I'm working on a project on a STM32F4 CPU, generating signals.

I have a generic timer on CPU clock (no prescaler) on a STM32 triggering interrupts on overflow, to generate a periodic signal with GPIO afterwards.

I need to trigger thr GPIO at a very precise time (basically down to one CPU cycle precision). I've managed to reduce this jitter to +-5 cycles by setting priorities & al, but this jitter exists, depending on what the CPU was doing.

I need to compensate this few cycles jitter. Adding a few cycles more latency isn't a problem as long as I toggle GPIOs at a precise time.

My idea was to read the current value of the counter, and have an active loop of FIXED_NUMBER-CURRENT_VALUE time, ensuring I would exit the loop at precise times.

However, doing a simple loop in C - being a FOR loop, or a while(counter->value < TARGET) doesn't work as it ADDS jitter instead of reducing it.

Am I doing something wrong / naive ? Should I do it in assembly ? how would that be different from C (I checked the disassembly with GCC to check loop was not optimized away nor was I hitting memory ?)

(I ensured with empty, non optimized but not hitting memory loop body)

edit : see this example on AVR (much more stable I know) See by example http://lucidscience.com/pro-vga%20video%20generator-7.aspx (search for "jitter")

edit2 : I tried a simple loop in assembly such as (r0 is my counter, number of cycles to wait, in a register)

loop : SUBS r0,#1 ; tried with 2 also
       BGE loop

and, again, jitter is better without it.

To sumit up, I already know how much I should delay.
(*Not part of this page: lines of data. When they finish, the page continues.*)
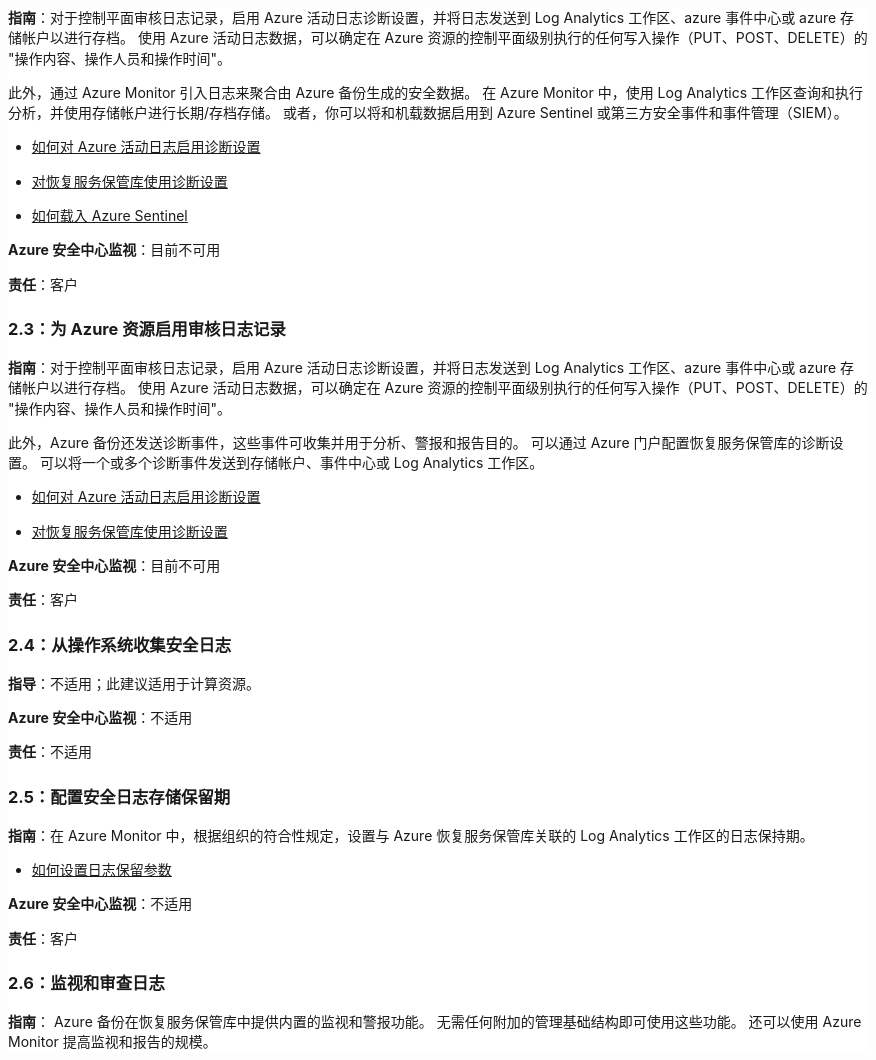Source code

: **指南**：对于控制平面审核日志记录，启用 Azure 活动日志诊断设置，并将日志发送到 Log Analytics 工作区、azure 事件中心或 azure 存储帐户以进行存档。 使用 Azure 活动日志数据，可以确定在 Azure 资源的控制平面级别执行的任何写入操作（PUT、POST、DELETE）的 "操作内容、操作人员和操作时间"。

此外，通过 Azure Monitor 引入日志来聚合由 Azure 备份生成的安全数据。 在 Azure Monitor 中，使用 Log Analytics 工作区查询和执行分析，并使用存储帐户进行长期/存档存储。 或者，你可以将和机载数据启用到 Azure Sentinel 或第三方安全事件和事件管理（SIEM）。

- [如何对 Azure 活动日志启用诊断设置](https://docs.microsoft.com/azure/azure-monitor/platform/diagnostic-settings-legacy)

- [对恢复服务保管库使用诊断设置](https://docs.microsoft.com/azure/backup/backup-azure-diagnostic-events)

- [如何载入 Azure Sentinel](https://docs.microsoft.com/azure/sentinel/quickstart-onboard)

**Azure 安全中心监视**：目前不可用

**责任**：客户

### <a name="23-enable-audit-logging-for-azure-resources"></a>2.3：为 Azure 资源启用审核日志记录

**指南**：对于控制平面审核日志记录，启用 Azure 活动日志诊断设置，并将日志发送到 Log Analytics 工作区、azure 事件中心或 azure 存储帐户以进行存档。 使用 Azure 活动日志数据，可以确定在 Azure 资源的控制平面级别执行的任何写入操作（PUT、POST、DELETE）的 "操作内容、操作人员和操作时间"。

此外，Azure 备份还发送诊断事件，这些事件可收集并用于分析、警报和报告目的。 可以通过 Azure 门户配置恢复服务保管库的诊断设置。 可以将一个或多个诊断事件发送到存储帐户、事件中心或 Log Analytics 工作区。

- [如何对 Azure 活动日志启用诊断设置](https://docs.microsoft.com/azure/azure-monitor/platform/diagnostic-settings-legacy)

- [对恢复服务保管库使用诊断设置](https://docs.microsoft.com/azure/backup/backup-azure-diagnostic-events)

**Azure 安全中心监视**：目前不可用

**责任**：客户

### <a name="24-collect-security-logs-from-operating-systems"></a>2.4：从操作系统收集安全日志

**指导**：不适用；此建议适用于计算资源。

**Azure 安全中心监视**：不适用

**责任**：不适用

### <a name="25-configure-security-log-storage-retention"></a>2.5：配置安全日志存储保留期

**指南**：在 Azure Monitor 中，根据组织的符合性规定，设置与 Azure 恢复服务保管库关联的 Log Analytics 工作区的日志保持期。

- [如何设置日志保留参数](https://docs.microsoft.com/azure/azure-monitor/platform/manage-cost-storage#change-the-data-retention-period)

**Azure 安全中心监视**：不适用

**责任**：客户

### <a name="26-monitor-and-review-logs"></a>2.6：监视和审查日志

**指南**： Azure 备份在恢复服务保管库中提供内置的监视和警报功能。 无需任何附加的管理基础结构即可使用这些功能。 还可以使用 Azure Monitor 提高监视和报告的规模。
I just need a way to have a branch of code consume reliably N cycles in a case and M in another. Unfortunately, branches alone don't seem to work because a pipeline refill doesn't seem to take a reliable number of cycles, and conditional expressions don't either because they always take the same number of cycles (sometimes doing nothing).

Would running from RAM instead of flash improve consistency ? (NB stm32f4 have a flash prefetch..)


Solution

  • (It is ironic that a question about reducing response latency took three years to get an answer.)

    +/- 5 cycles sounds awfully familiar. You are likely hitting wait states accessing the Flash controller during interrupt dispatch.

    The CPU needs to do three things during interrupt dispatch:

    1. Load the vector table entry.
    2. Load the initial code of your interrupt routine.
    3. Write some of the registers out to the stack.

    If your vector table and/or interrupt routine code are in Flash, the fetches in items 1 and 2 go to Flash. When running the CPU at its highest rated speeds (up to 168MHz), accesses to Flash entail five wait states. This means that an access to Flash can take either 1 or 6 cycles, depending on whether the data being requested is in the Flash cache. If you're seeing exactly 0 or 5 cycles of latency, this is a likely culprit. This problem is most easily fixed by moving the ISR code and the vector table into RAM. You can also "fix" it by disabling the Flash cache, which will cause Flash accesses to be predictably slow.

    There is a sneakier factor that may also be biting you: if the code being interrupted is also using Flash, the interrupt dispatch may have to wait for its Flash accesses to complete, assuming it misses cache. You can fix this by also moving the interrupted code into RAM, but at this point it's starting to sound like nothing lives in Flash. There's a way to keep the code in Flash that I mention below.

    Finally, there's a yet sneakier thing: if you have other interrupts that may occur right before your latency-sensitive interrupt, it is possible for that interrupt to get -5 cycles of latency due to tail chaining.

    My solution to the second two problems I listed is a little weird: make sure the processor is idle, i.e. not taking another interrupt or fetching from Flash, when your interrupt occurs. The way I did this is by configuring a lower-priority interrupt to arrive just before my latency-sensitive interrupt (using a timer); that ISR simply executes a wait-for-interrupt instruction, wfi.

    These are surmountable problems. I disagree with the commenters that you need to abandon C and write in assembly language; my m4vgalib system contains almost no assembly language and has very low jitter.

    I discuss these very same problems and my solutions in more detail in one section of an article on my blog.